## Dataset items
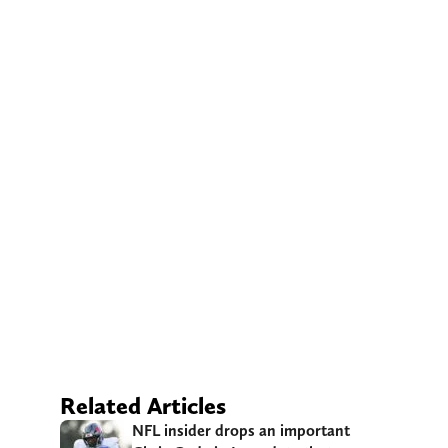
Related Articles
NFL insider drops an important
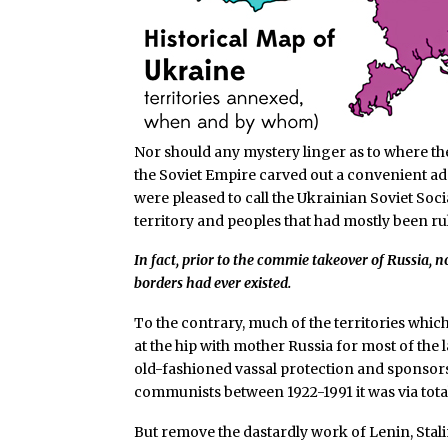
Nor should any mystery linger as to where th
the Soviet Empire carved out a convenient adm
were pleased to call the Ukrainian Soviet Soc
territory and peoples that had mostly been rul
In fact, prior to the commie takeover of Russia, 
borders had ever existed.
To the contrary, much of the territories whi
at the hip with mother Russia for most of the 
old-fashioned vassal protection and sponsorsh
communists between 1922-1991 it was via tot
But remove the dastardly work of Lenin, Stali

## TASK GOAL
Write out every line of text in the rows above word for word, and leave the pictures out.

## YOUR SOLUTION
Related Articles
NFL insider drops an important
Nor should any mystery linger as to where th
the Soviet Empire carved out a convenient adm
were pleased to call the Ukrainian Soviet Soc
territory and peoples that had mostly been rul
In fact, prior to the commie takeover of Russia, 
borders had ever existed.
To the contrary, much of the territories whi
at the hip with mother Russia for most of the 
old-fashioned vassal protection and sponsorsh
communists between 1922-1991 it was via tot
But remove the dastardly work of Lenin, Stali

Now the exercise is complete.